循环神经网络，特别是长短期记忆网络 [12] 和门控循环神经网络 [7]，已经被牢固地确立为序列建模和转换问题（如语言建模和机器翻译 [29,2,5]）中的最先进方法。

Numerous efforts have since continued to push the boundaries of recurrent language models and encoder-decoder architectures.

此后，众多努力继续推动循环语言模型和编码器 - 解码器架构的边界。

Recurrent models typically factor computation along the symbol positions of the input and output sequences.

循环模型通常沿着输入和输出序列的符号位置分解计算。

Aligning the positions to steps in computation time, they generate a sequence of hidden states $h_t$ , as a function of the previous hidden state $h_{t-1}$ and the input for position t.

将位置与计算时间中的步骤对齐，它们根据前一个隐藏状态和位置的输入生成一系列隐藏状态。

This inherently sequential nature precludes parallelization within training examples, which becomes critical at longer sequence lengths, as memory constraints limit batching across examples.

这种固有的顺序性质排除了训练样本内的并行化，在较长序列长度时这变得至关重要，因为内存限制会限制跨样本的批处理。

Recent work has achieved significant improvements in computational efficiency through factorization tricks [18] and conditional computation [26], while also improving model performance in case of the latter.

最近的工作通过分解技巧 [18] 和条件计算 [26] 在计算效率上实现了显著改进，同时在后者的情况下也提高了模型性能。

The fundamental constraint of sequential computation, however, remains.

然而，顺序计算的基本限制仍然存在。

Attention mechanisms have become an integral part of compelling sequence modeling and transduction models in various tasks, allowing modeling of dependencies without regard to their distance in the input or output sequences [2, 16].

注意力机制已成为各种任务中引人注目的序列建模和转换模型的一个组成部分，允许对依赖关系进行建模而无需考虑它们在输入或输出序列中的距离 [2,16]。

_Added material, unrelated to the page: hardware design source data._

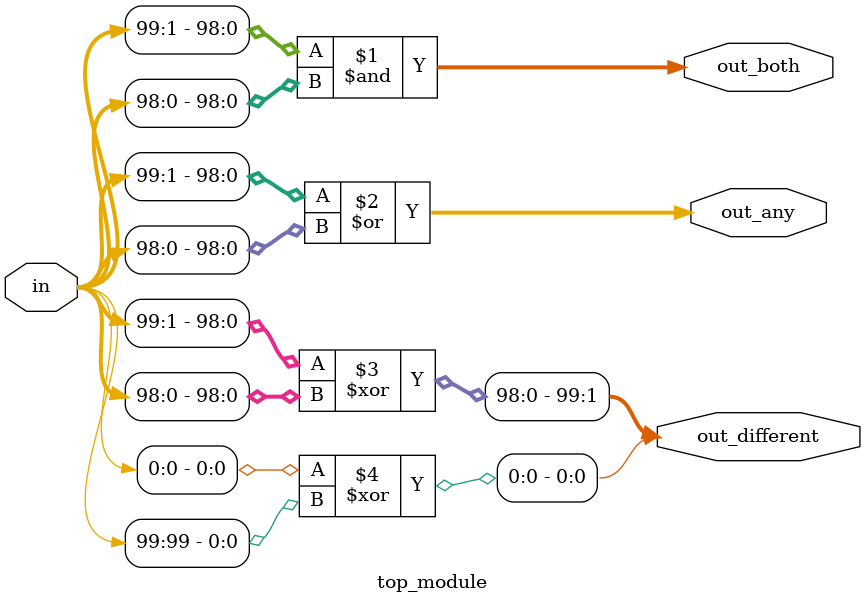
<source format=sv>
module top_module (
    input [99:0] in,
    output [98:0] out_both,
    output [99:0] out_any,
    output [99:0] out_different
);

    // Generate the out_both signal
    assign out_both = in[99:1] & in[98:0];

    // Generate the out_any signal
    assign out_any = in[99:1] | in[98:0];

    // Generate the out_different signal
    assign out_different[99:1] = in[99:1] ^ in[98:0];
    assign out_different[0] = in[0] ^ in[99];

endmodule

</source>
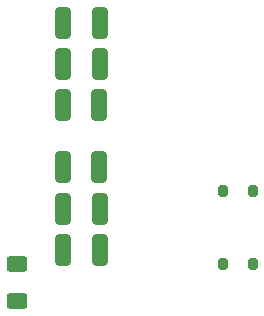
<source format=gbr>
%TF.GenerationSoftware,KiCad,Pcbnew,8.0.5*%
%TF.CreationDate,2024-11-11T20:50:23-03:00*%
%TF.ProjectId,Dimmer  PHD Equipamentos,44696d6d-6572-4202-9050-484420457175,rev?*%
%TF.SameCoordinates,Original*%
%TF.FileFunction,Paste,Top*%
%TF.FilePolarity,Positive*%
%FSLAX46Y46*%
G04 Gerber Fmt 4.6, Leading zero omitted, Abs format (unit mm)*
G04 Created by KiCad (PCBNEW 8.0.5) date 2024-11-11 20:50:23*
%MOMM*%
%LPD*%
G01*
G04 APERTURE LIST*
G04 Aperture macros list*
%AMRoundRect*
0 Rectangle with rounded corners*
0 $1 Rounding radius*
0 $2 $3 $4 $5 $6 $7 $8 $9 X,Y pos of 4 corners*
0 Add a 4 corners polygon primitive as box body*
4,1,4,$2,$3,$4,$5,$6,$7,$8,$9,$2,$3,0*
0 Add four circle primitives for the rounded corners*
1,1,$1+$1,$2,$3*
1,1,$1+$1,$4,$5*
1,1,$1+$1,$6,$7*
1,1,$1+$1,$8,$9*
0 Add four rect primitives between the rounded corners*
20,1,$1+$1,$2,$3,$4,$5,0*
20,1,$1+$1,$4,$5,$6,$7,0*
20,1,$1+$1,$6,$7,$8,$9,0*
20,1,$1+$1,$8,$9,$2,$3,0*%
G04 Aperture macros list end*
%ADD10RoundRect,0.250000X-0.400000X-1.075000X0.400000X-1.075000X0.400000X1.075000X-0.400000X1.075000X0*%
%ADD11RoundRect,0.250000X-0.625000X0.400000X-0.625000X-0.400000X0.625000X-0.400000X0.625000X0.400000X0*%
%ADD12RoundRect,0.200000X0.200000X-0.300000X0.200000X0.300000X-0.200000X0.300000X-0.200000X-0.300000X0*%
G04 APERTURE END LIST*
D10*
%TO.C,R7*%
X133950000Y-82500000D03*
X137050000Y-82500000D03*
%TD*%
%TO.C,R4*%
X133900000Y-94750000D03*
X137000000Y-94750000D03*
%TD*%
D11*
%TO.C,R8*%
X130000000Y-102950000D03*
X130000000Y-106050000D03*
%TD*%
D10*
%TO.C,R1*%
X133950000Y-101750000D03*
X137050000Y-101750000D03*
%TD*%
%TO.C,R2*%
X133950000Y-98250000D03*
X137050000Y-98250000D03*
%TD*%
D12*
%TO.C,D2*%
X147500000Y-102900000D03*
X150040000Y-102900000D03*
X150040000Y-96750000D03*
X147500000Y-96750000D03*
%TD*%
D10*
%TO.C,R6*%
X133950000Y-86000000D03*
X137050000Y-86000000D03*
%TD*%
%TO.C,R5*%
X133900000Y-89500000D03*
X137000000Y-89500000D03*
%TD*%
M02*

</source>
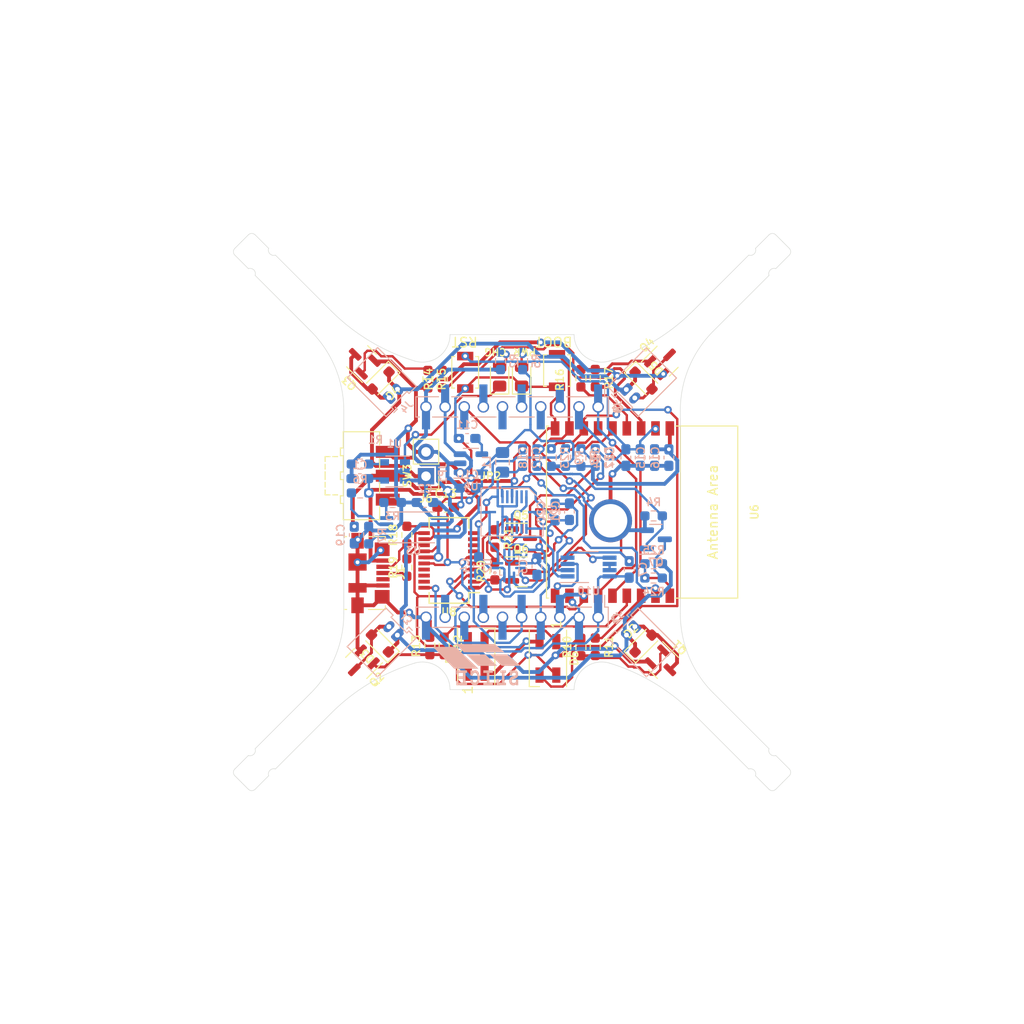
<source format=kicad_pcb>
(kicad_pcb (version 20221018) (generator pcbnew)

  (general
    (thickness 1.6)
  )

  (paper "A4")
  (layers
    (0 "F.Cu" signal)
    (31 "B.Cu" signal)
    (32 "B.Adhes" user "B.Adhesive")
    (33 "F.Adhes" user "F.Adhesive")
    (34 "B.Paste" user)
    (35 "F.Paste" user)
    (36 "B.SilkS" user "B.Silkscreen")
    (37 "F.SilkS" user "F.Silkscreen")
    (38 "B.Mask" user)
    (39 "F.Mask" user)
    (40 "Dwgs.User" user "User.Drawings")
    (41 "Cmts.User" user "User.Comments")
    (42 "Eco1.User" user "User.Eco1")
    (43 "Eco2.User" user "User.Eco2")
    (44 "Edge.Cuts" user)
    (45 "Margin" user)
    (46 "B.CrtYd" user "B.Courtyard")
    (47 "F.CrtYd" user "F.Courtyard")
    (48 "B.Fab" user)
    (49 "F.Fab" user)
  )

  (setup
    (pad_to_mask_clearance 0.051)
    (solder_mask_min_width 0.25)
    (pcbplotparams
      (layerselection 0x00010fc_ffffffff)
      (plot_on_all_layers_selection 0x0000000_00000000)
      (disableapertmacros false)
      (usegerberextensions false)
      (usegerberattributes false)
      (usegerberadvancedattributes false)
      (creategerberjobfile false)
      (dashed_line_dash_ratio 12.000000)
      (dashed_line_gap_ratio 3.000000)
      (svgprecision 4)
      (plotframeref false)
      (viasonmask false)
      (mode 1)
      (useauxorigin false)
      (hpglpennumber 1)
      (hpglpenspeed 20)
      (hpglpendiameter 15.000000)
      (dxfpolygonmode true)
      (dxfimperialunits true)
      (dxfusepcbnewfont true)
      (psnegative false)
      (psa4output false)
      (plotreference true)
      (plotvalue true)
      (plotinvisibletext false)
      (sketchpadsonfab false)
      (subtractmaskfromsilk false)
      (outputformat 1)
      (mirror false)
      (drillshape 1)
      (scaleselection 1)
      (outputdirectory "")
    )
  )

  (net 0 "")
  (net 1 "+BATT")
  (net 2 "VDDA")
  (net 3 "Net-(U1-PROG)")
  (net 4 "+5V")
  (net 5 "Net-(D1-K)")
  (net 6 "/SDA")
  (net 7 "/SCL")
  (net 8 "unconnected-(J7-Pin_6-Pad6)")
  (net 9 "unconnected-(J7-Pin_7-Pad7)")
  (net 10 "unconnected-(J7-Pin_8-Pad8)")
  (net 11 "GND")
  (net 12 "Net-(U3-ILIM)")
  (net 13 "VCOM")
  (net 14 "/INT_ACC")
  (net 15 "Net-(D1-A)")
  (net 16 "Net-(U3-VSNS)")
  (net 17 "Net-(U3-STAT)")
  (net 18 "VDD")
  (net 19 "Net-(U4-BP)")
  (net 20 "Net-(D2-A)")
  (net 21 "Net-(Q2-G)")
  (net 22 "/MOTOR1")
  (net 23 "Net-(D3-A)")
  (net 24 "Net-(D4-A)")
  (net 25 "Net-(D5-A)")
  (net 26 "unconnected-(J1-ID-Pad4)")
  (net 27 "/MOTOR2")
  (net 28 "Net-(Q1-G)")
  (net 29 "/MOTOR3")
  (net 30 "Net-(Q3-G)")
  (net 31 "/MOTOR4")
  (net 32 "Net-(Q4-G)")
  (net 33 "unconnected-(U8-~{RI}-Pad5)")
  (net 34 "unconnected-(U8-~{DSR}-Pad7)")
  (net 35 "unconnected-(U8-~{DCD}-Pad8)")
  (net 36 "unconnected-(U8-~{CTS}-Pad9)")
  (net 37 "unconnected-(U8-CBUS2-Pad10)")
  (net 38 "unconnected-(U8-3V3OUT-Pad13)")
  (net 39 "unconnected-(U8-CBUS1-Pad17)")
  (net 40 "unconnected-(U8-CBUS0-Pad18)")
  (net 41 "unconnected-(U8-CBUS3-Pad19)")
  (net 42 "/USB_DP")
  (net 43 "/USB_DM")
  (net 44 "/U0TXD")
  (net 45 "Net-(Q5-B)")
  (net 46 "/RTS")
  (net 47 "/CHIP_EN")
  (net 48 "Net-(Q6-B)")
  (net 49 "/DTR")
  (net 50 "/GPIO9")
  (net 51 "Net-(U8-USBDM)")
  (net 52 "Net-(U8-USBDP)")
  (net 53 "Net-(D6-DOUT)")
  (net 54 "/RGB_CTRL")
  (net 55 "unconnected-(D7-DOUT-Pad1)")
  (net 56 "Net-(D8-A)")
  (net 57 "/VSENSE")
  (net 58 "Net-(Q7-D)")
  (net 59 "/INT_GYR")
  (net 60 "unconnected-(U7-NC-Pad2)")
  (net 61 "unconnected-(U7-CS_GYR-Pad5)")
  (net 62 "unconnected-(U7-INT4-Pad13)")
  (net 63 "unconnected-(U7-CS_ACC-Pad14)")
  (net 64 "unconnected-(J7-Pin_9-Pad9)")
  (net 65 "unconnected-(J8-Pin_3-Pad3)")
  (net 66 "unconnected-(J8-Pin_4-Pad4)")
  (net 67 "unconnected-(J8-Pin_5-Pad5)")
  (net 68 "unconnected-(J8-Pin_6-Pad6)")
  (net 69 "unconnected-(J8-Pin_7-Pad7)")
  (net 70 "Net-(SW3-B)")
  (net 71 "/OW")
  (net 72 "/INT_BARO")
  (net 73 "GNDA")
  (net 74 "GNDD")
  (net 75 "/U1TXD")
  (net 76 "/U1RXD")
  (net 77 "/INT_ACC_GYR_BARO")
  (net 78 "Net-(U10-Pad6)")
  (net 79 "/U0RXD")

  (footprint "Resistor_SMD:R_0603_1608Metric_Pad0.98x0.95mm_HandSolder" (layer "F.Cu") (at 107.2 114.1125 90))

  (footprint "Connector_USB:USB_Micro-B_Molex_47346-0001" (layer "F.Cu") (at 85.04 106.375 -90))

  (footprint "Resistor_SMD:R_0603_1608Metric_Pad0.98x0.95mm_HandSolder" (layer "F.Cu") (at 98.2 106.18 90))

  (footprint "Connector_PinHeader_2.54mm:PinHeader_1x02_P2.54mm_Vertical" (layer "F.Cu") (at 91 96.25 180))

  (footprint "Resistor_SMD:R_0603_1608Metric_Pad0.98x0.95mm_HandSolder" (layer "F.Cu") (at 91.4 114 90))

  (footprint "Resistor_SMD:R_0603_1608Metric_Pad0.98x0.95mm_HandSolder" (layer "F.Cu") (at 108.7 114.0875 -90))

  (footprint "Package_TO_SOT_SMD:SOT-23" (layer "F.Cu") (at 115.805631 84.221485 45))

  (footprint "Resistor_SMD:R_0603_1608Metric_Pad0.98x0.95mm_HandSolder" (layer "F.Cu") (at 89 105.8 90))

  (footprint "Espressif:ESP32-C3-WROOM-02" (layer "F.Cu") (at 110.6 100 -90))

  (footprint "Button_Switch_SMD:SW_SPDT_CK-JS102011SAQN" (layer "F.Cu") (at 84.25 96.2 -90))

  (footprint "Resistor_SMD:R_0603_1608Metric_Pad0.98x0.95mm_HandSolder" (layer "F.Cu") (at 92.7 86.1 90))

  (footprint "Resistor_SMD:R_0603_1608Metric_Pad0.98x0.95mm_HandSolder" (layer "F.Cu") (at 107.2 86 90))

  (footprint "LED_SMD:LED_SK6812MINI_PLCC4_3.5x3.5mm_P1.75mm" (layer "F.Cu") (at 103.75 115.3 -90))

  (footprint "Package_TO_SOT_SMD:SOT-23" (layer "F.Cu") (at 100.94 102.73))

  (footprint "LED_SMD:LED_0805_2012Metric_Pad1.15x1.40mm_HandSolder" (layer "F.Cu") (at 101 85.8 90))

  (footprint "Diode_SMD:D_SOD-323_HandSoldering" (layer "F.Cu") (at 113.75 113.75 45))

  (footprint "Capacitor_SMD:C_0603_1608Metric_Pad1.08x0.95mm_HandSolder" (layer "F.Cu") (at 93.0625 99.5))

  (footprint "LED_SMD:LED_0805_2012Metric_Pad1.15x1.40mm_HandSolder" (layer "F.Cu") (at 98.7 85.8 90))

  (footprint "Diode_SMD:D_SOD-323_HandSoldering" (layer "F.Cu") (at 86.180364 113.743585 135))

  (footprint "riskybird:riskybird_frame" (layer "F.Cu") (at 100 100 45))

  (footprint "Package_TO_SOT_SMD:SOT-23" (layer "F.Cu") (at 84.162913 115.837087 -135))

  (footprint "Resistor_SMD:R_0603_1608Metric_Pad0.98x0.95mm_HandSolder" (layer "F.Cu") (at 91.2 86.1 -90))

  (footprint "Resistor_SMD:R_0603_1608Metric_Pad0.98x0.95mm_HandSolder" (layer "F.Cu") (at 89 102.4 90))

  (footprint "Diode_SMD:D_SOD-323_HandSoldering" (layer "F.Cu") (at 86.25 86.25 -135))

  (footprint "Package_TO_SOT_SMD:SOT-23" (layer "F.Cu") (at 100.94 106.25))

  (footprint "Button_Switch_SMD:SW_SPST_B3U-1000P" (layer "F.Cu") (at 104.7 85.2 90))

  (footprint "Resistor_SMD:R_0603_1608Metric_Pad0.98x0.95mm_HandSolder" (layer "F.Cu") (at 98.2 102.7675 -90))

  (footprint "riskybird:shunt" (layer "F.Cu") (at 97.75 96.75))

  (footprint "Package_TO_SOT_SMD:SOT-23" (layer "F.Cu") (at 115.837087 115.837087 -45))

  (footprint "Package_SO:SSOP-20_3.9x8.7mm_P0.635mm" (layer "F.Cu") (at 93.4 105.0575 180))

  (footprint "LED_SMD:LED_SK6812MINI_PLCC4_3.5x3.5mm_P1.75mm" (layer "F.Cu")
    (tstamp df1664d9-dac9-4ca2-9338-ff647a7d2923)
    (at 96.25 115.1 90)
    (descr "https://cdn-shop.adafruit.com/product-files/2686/SK6812MINI_REV.01-1-2.pdf")
    (tags "LED RGB NeoPixel Mini")
    (property "Sheetfile" "riskybird.kicad_sch")
    (property "Sheetname" "")
    (property "ki_description" "RGB LED with integrated controller")
    (property "ki_keywords" "RGB LED NeoPixel Mini addressable")
    (path "/f1cb847b-5eaf-4570-b900-04ec721d78d3")
    (attr smd)
    (fp_text reference "D7" (at 0 -2.75 90 unlocked) (layer "F.SilkS")
        (effects (font (size 0.8 0.8) (thickness 0.15)))
      (tstamp 5b37c2df-f132-4413-8aed-9feab1d66485)
    )
    (fp_text value "SK6812MINI" (at 0 3.25 90) (layer "F.Fab")
        (effects (font (size 1 1) (thickness 0.15)))
      (tstamp 5ec753c6-39f7-478e-b3b7-bdcafcc4962f)
    )
    (fp_text user "1" (at -3.5 -0.875 90) (layer "F.SilkS")
        (effects (font (size 1 1) (thickness 0.15)))
      (tstamp a94bc67b-2b0f-469c-8676-ceec40830ef3)
    )
    (fp_text user "${REFERENCE}" (at 0 0 90) (layer "F.Fab")
        (effects (font (size 0.5 0.5) (thickness 0.1)))
      (tstamp b53b17eb-8de1-431f-b8a2-dbd9707f4bb8)
    )
    (fp_line (start -2.95 -1.95) (end 2.95 -1.95)
      (stroke (width 0.12) (type solid)) (layer "F.SilkS") (tstamp 07abac61-cdf4-49d6-8df0-f733abdd3ade))
    (fp_line (start -2.95 1.95) (end 2.95 1.95)
      (stroke (width 0.12) (type solid)) (layer "F.SilkS") (tstamp 24c04f9e-95bc-408e-99dc-cdf66cda8c6d))
    (fp_line (start 2.95 1.95) (end 2.95 0.875)
      (stroke (width 0.12) (type solid)) (layer "F.SilkS") (tstamp ef39a177-6339-41bf-a381-52e7b4559c49))
    (fp_line (start -2.8 -2) (end -2.8 2)
      (stroke (width 0.05) (type solid)) (layer "F.CrtYd") (tstamp eb5101bb-7937-4c5c-a93f-d1ce7320abfa))
    (fp_line (start -2.8 2) (end 2.8 2)
      (stroke (wid
... [372790 chars truncated]
</source>
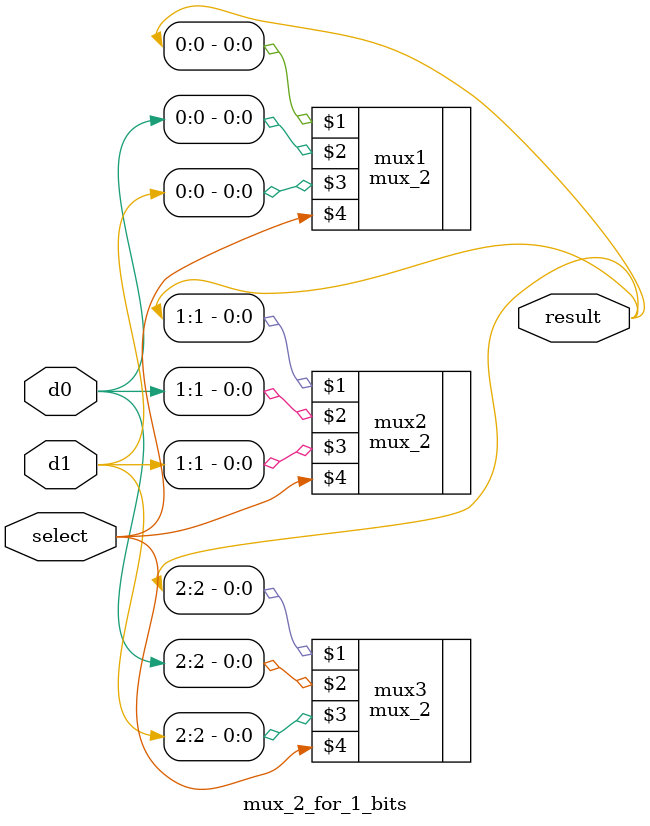
<source format=v>

module mux_2_for_1_bits(result, d0, d1, select);

	output [2:0] result;
	input [2:0] d0;
	input [2:0] d1;
	
	input select;

	wire [2:0] result;
	wire [2:0] d0;
	wire [2:0] d1;
	
	wire select;
	
	
	mux_2 mux1(result[0], d0[0], d1[0], select);
	mux_2 mux2(result[1], d0[1], d1[1], select);
	mux_2 mux3(result[2], d0[2], d1[2], select);
	
endmodule
</source>
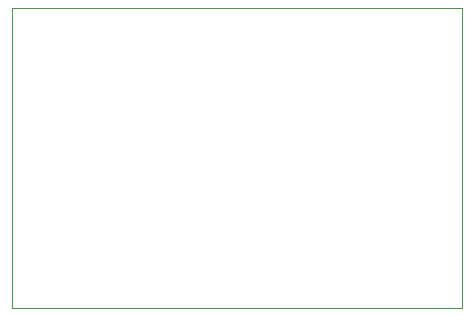
<source format=gbr>
G04 #@! TF.FileFunction,Profile,NP*
%FSLAX46Y46*%
G04 Gerber Fmt 4.6, Leading zero omitted, Abs format (unit mm)*
G04 Created by KiCad (PCBNEW (after 2015-mar-04 BZR unknown)-product) date 6/20/2015 5:15:52 PM*
%MOMM*%
G01*
G04 APERTURE LIST*
%ADD10C,0.150000*%
%ADD11C,0.100000*%
G04 APERTURE END LIST*
D10*
D11*
X83100000Y-30000000D02*
X83100000Y-55400000D01*
X45000000Y-55400000D02*
X45000000Y-30000000D01*
X83100000Y-55400000D02*
X45000000Y-55400000D01*
X45000000Y-30000000D02*
X83100000Y-30000000D01*
M02*

</source>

In all but a few cases [22], however, such attention mechanisms are used in conjunction with a recurrent network.

但是，在除了少数情况 [22] 之外的所有情况下，这种注意力机制都是与循环网络结合使用的。

In this work we propose the Transformer, a model architecture eschewing recurrence and instead relying entirely on an attention mechanism to draw global dependencies between input and output.

在这项工作中，我们提出了 Transformer，一种模型架构，它避开了循环，而是完全依赖注意力机制来提取输入和输出之间的全局依赖关系。

The Transformer allows for significantly more parallelization and can reach a new state of the art in translation quality after being trained for as little as twelve hours on eight P100 GPUs.

Transformer 允许显著更多的并行化，并且在八块 P100 GPU 上仅训练十二小时后就可以在翻译质量方面达到新的最先进水平。

背景

The goal of reducing sequential computation also forms the foundation of the Extended Neural GPU [20], ByteNet [15] and ConvS2S [8], all of which use convolutional neural networks as basic building block, computing hidden representations in parallel for all input and output positions.

减少顺序计算的目标也构成了扩展神经 GPU [20]、ByteNet [15] 和 ConvS2S [8] 的基础，它们都使用卷积神经网络作为基本构建模块，为所有输入和输出位置并行计算隐藏表示。

In these models, the number of operations required to relate signals from two arbitrary input or output positions grows in the distance between positions, linearly for ConvS2S and logarithmically for ByteNet.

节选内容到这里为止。